Luckily, I have a great team. My family. Oh, yeah, I'll put them to work. Let's start with Braveheart himself. If this were a thousand years ago, my 66 year old, father Alfonso, who was born and raised in a small farm village miles from Napoli would have been a general in an army leading the fight from the front lines and in the trenches with his bow and arrow and cold steel. He'll always be stronger than me, smarter than me and I have always wanted to be like him. I always learn something new from him. He said he would help me out to open a restaurant if the time ever came. I'm calling his bluff. He's not a carpenter, plumber, hairdresser, gardener, fisherman, chef, hunter, golfer, farmer, he's a problem solver that can do all the above things and more.
In the first two days of getting the keys to the location my father and I had torn up the dusty, dirty, bluish, wall to wall carpeting, chipped away, tile, by tile to reveal some exposed concrete, surgically removing the barn wood from the former bar and saving it for later use on our breakfast counter ideal. All the while, my wife is helping, making calls to the town, filling out paper work, my sister and mom are scrubbing with me in the kitchen and oh, I found a smoker in Quincy on craigslist, I'll call my brother to see if he can pick it up for me. My two kids, Sophia and Sebastian, are testing pancakes, and making decisions about how we should "cater" to kids.

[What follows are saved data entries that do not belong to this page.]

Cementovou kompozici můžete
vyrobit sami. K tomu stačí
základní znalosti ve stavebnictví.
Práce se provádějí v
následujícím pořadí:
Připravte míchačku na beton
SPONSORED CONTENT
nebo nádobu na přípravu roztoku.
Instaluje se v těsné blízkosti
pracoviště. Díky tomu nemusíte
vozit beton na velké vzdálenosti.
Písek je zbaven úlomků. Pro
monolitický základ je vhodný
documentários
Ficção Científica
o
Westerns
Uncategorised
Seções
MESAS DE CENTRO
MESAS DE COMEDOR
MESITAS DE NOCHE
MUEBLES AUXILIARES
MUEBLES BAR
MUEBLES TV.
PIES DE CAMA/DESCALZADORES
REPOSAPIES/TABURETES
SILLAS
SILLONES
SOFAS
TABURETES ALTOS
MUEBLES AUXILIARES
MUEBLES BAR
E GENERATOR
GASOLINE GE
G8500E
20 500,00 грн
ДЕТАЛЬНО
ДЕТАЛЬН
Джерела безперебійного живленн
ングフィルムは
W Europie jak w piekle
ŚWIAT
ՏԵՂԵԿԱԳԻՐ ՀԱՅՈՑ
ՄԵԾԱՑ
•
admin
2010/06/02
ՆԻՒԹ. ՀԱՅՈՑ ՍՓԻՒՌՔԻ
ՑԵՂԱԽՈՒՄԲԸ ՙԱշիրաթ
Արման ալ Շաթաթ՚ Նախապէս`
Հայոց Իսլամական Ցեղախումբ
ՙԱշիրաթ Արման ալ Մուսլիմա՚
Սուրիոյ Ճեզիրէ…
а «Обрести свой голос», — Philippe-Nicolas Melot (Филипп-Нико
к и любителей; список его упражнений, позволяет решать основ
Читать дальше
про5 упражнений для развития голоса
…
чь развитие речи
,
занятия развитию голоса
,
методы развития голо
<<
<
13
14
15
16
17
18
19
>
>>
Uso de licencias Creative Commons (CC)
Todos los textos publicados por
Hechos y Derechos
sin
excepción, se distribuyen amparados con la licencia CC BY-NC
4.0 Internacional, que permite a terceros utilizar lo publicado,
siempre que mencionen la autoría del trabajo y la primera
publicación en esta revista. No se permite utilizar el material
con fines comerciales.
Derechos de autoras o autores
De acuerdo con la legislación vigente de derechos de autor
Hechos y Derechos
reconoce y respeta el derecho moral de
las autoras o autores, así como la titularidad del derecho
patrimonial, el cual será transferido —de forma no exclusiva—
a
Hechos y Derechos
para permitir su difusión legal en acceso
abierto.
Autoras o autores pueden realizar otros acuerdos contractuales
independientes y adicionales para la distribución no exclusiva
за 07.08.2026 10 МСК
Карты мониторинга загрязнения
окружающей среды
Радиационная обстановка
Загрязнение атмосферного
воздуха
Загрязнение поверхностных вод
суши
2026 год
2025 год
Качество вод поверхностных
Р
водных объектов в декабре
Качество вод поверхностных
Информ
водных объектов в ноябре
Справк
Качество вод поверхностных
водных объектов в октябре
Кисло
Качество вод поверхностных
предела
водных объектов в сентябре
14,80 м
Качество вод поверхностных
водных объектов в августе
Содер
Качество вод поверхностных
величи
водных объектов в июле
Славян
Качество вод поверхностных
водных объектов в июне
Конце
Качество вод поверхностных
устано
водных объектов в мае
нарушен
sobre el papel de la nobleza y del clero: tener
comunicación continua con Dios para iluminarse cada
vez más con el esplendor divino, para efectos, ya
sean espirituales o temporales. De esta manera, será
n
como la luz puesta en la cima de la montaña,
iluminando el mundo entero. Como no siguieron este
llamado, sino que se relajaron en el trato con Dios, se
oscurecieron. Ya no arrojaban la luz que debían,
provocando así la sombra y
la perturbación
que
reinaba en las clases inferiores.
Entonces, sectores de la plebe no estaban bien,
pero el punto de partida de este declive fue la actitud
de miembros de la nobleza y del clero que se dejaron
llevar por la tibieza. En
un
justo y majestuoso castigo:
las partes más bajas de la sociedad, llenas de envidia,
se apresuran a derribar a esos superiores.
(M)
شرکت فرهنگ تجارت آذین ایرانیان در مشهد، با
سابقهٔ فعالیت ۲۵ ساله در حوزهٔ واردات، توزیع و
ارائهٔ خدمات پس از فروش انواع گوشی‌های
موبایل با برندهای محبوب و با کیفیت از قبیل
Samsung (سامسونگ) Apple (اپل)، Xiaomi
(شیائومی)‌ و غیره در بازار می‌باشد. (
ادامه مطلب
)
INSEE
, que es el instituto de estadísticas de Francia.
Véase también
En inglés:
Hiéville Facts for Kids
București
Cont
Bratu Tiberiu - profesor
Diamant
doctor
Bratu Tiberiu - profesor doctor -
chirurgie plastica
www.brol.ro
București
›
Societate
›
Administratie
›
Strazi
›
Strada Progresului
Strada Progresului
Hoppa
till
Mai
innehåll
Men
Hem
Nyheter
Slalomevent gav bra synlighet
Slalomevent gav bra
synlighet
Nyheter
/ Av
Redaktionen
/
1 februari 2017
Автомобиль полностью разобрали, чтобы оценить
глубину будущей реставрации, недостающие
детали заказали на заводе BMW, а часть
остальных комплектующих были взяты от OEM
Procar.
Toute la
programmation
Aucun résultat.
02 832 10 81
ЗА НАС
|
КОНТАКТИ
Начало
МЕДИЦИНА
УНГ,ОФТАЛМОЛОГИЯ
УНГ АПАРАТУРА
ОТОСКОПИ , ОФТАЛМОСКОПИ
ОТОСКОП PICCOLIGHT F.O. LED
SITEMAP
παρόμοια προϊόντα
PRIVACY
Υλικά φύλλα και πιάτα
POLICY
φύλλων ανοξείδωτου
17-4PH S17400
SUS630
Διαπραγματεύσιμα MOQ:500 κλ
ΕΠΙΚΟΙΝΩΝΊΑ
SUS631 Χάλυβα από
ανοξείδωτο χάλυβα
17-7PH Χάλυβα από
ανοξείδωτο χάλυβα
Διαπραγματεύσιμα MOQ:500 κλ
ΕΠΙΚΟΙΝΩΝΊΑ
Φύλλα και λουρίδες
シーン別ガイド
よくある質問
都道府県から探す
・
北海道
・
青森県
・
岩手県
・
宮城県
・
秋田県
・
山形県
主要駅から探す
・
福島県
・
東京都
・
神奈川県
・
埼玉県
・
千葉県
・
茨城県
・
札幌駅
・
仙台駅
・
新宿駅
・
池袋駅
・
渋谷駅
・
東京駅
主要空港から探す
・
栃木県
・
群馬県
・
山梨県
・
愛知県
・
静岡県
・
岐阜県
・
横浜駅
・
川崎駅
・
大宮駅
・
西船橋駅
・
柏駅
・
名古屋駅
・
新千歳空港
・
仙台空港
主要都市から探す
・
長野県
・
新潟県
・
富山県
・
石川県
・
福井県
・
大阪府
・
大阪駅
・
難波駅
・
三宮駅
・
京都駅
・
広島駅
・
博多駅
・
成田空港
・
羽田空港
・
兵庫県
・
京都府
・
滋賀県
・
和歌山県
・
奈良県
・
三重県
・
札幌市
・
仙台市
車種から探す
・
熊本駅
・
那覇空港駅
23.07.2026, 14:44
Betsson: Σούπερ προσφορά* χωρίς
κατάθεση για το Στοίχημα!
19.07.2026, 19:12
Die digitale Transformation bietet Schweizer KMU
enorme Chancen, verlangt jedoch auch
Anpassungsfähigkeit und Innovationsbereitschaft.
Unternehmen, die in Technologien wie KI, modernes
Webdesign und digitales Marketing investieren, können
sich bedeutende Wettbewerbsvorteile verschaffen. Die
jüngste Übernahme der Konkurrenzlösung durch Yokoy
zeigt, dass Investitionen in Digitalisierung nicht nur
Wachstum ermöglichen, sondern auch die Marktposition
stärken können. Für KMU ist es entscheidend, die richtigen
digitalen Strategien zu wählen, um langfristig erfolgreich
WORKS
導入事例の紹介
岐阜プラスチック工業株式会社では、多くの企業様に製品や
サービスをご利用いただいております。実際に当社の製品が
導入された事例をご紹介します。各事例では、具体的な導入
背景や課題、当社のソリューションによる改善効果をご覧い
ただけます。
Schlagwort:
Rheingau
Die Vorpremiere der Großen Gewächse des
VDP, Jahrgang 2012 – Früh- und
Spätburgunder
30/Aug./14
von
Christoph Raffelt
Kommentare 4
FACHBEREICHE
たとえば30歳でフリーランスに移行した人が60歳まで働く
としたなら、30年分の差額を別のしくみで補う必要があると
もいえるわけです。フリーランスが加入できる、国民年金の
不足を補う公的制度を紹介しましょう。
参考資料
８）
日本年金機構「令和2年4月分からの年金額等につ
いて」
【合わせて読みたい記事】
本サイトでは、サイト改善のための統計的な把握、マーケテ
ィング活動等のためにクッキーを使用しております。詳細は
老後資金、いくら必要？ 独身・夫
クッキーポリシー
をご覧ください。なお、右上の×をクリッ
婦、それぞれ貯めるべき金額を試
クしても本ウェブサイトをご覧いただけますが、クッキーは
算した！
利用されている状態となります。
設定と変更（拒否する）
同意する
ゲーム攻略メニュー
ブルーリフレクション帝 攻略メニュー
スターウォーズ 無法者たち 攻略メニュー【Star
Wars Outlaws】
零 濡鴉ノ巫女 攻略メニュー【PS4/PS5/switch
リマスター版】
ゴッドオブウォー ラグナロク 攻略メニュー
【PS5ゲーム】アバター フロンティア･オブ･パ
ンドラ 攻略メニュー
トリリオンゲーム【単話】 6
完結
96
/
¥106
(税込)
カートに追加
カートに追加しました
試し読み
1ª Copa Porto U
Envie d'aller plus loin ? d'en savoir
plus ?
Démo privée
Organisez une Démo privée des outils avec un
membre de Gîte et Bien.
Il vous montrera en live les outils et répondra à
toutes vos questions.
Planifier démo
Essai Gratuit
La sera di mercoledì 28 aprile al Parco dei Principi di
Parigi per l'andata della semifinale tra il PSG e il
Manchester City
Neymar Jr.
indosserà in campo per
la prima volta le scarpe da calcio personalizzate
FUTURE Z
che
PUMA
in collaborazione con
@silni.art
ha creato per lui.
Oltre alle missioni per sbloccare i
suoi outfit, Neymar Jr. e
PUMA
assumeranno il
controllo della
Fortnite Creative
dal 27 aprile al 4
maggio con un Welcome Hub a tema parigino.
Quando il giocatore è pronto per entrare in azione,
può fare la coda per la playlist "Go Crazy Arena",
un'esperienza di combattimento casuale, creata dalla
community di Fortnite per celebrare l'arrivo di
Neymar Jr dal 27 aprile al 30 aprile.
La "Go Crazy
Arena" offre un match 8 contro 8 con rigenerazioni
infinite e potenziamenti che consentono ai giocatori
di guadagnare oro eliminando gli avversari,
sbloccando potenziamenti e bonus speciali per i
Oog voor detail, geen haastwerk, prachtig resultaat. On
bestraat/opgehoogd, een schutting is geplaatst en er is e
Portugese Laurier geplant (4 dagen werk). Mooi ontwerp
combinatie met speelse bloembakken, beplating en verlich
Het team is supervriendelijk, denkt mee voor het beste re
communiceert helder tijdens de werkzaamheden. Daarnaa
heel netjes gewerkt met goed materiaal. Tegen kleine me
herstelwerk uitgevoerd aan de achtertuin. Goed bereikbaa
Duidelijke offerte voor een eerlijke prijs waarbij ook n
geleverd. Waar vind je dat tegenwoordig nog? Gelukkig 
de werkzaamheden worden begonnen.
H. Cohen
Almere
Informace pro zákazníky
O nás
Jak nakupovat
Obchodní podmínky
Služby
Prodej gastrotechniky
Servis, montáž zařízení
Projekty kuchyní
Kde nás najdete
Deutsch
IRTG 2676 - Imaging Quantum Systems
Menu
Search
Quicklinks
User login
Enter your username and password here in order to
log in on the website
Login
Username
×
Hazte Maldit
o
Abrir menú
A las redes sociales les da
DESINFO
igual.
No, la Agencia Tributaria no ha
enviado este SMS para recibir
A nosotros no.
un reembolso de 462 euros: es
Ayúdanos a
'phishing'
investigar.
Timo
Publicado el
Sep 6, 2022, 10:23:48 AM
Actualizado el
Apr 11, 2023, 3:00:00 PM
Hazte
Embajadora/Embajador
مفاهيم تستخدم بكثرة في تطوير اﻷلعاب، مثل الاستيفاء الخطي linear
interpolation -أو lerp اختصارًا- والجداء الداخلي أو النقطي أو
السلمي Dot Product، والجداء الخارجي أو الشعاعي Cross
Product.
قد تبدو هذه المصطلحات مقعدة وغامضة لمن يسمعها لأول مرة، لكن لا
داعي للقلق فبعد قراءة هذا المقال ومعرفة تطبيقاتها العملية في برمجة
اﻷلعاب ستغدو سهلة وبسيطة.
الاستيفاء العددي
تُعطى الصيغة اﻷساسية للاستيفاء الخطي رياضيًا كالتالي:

I'm 35 now, close to 36, and the more I think, the more I come back to the conclusion that life is just made up of small details and simplicity. Lately, taking things away rather than accumulating them has made more sense. A chef I used to work for, Michael White, of the AltaMarea group in Nyc, was interview about one of his restaurants and he made a comment about the designer Coco Chanel of all people. He said that before Coco would leave the house, she would look in the mirror and always take one thing off. I don't have the money (or style) that Coco had but when it comes to hard work, family and motivation, I'm a rich man.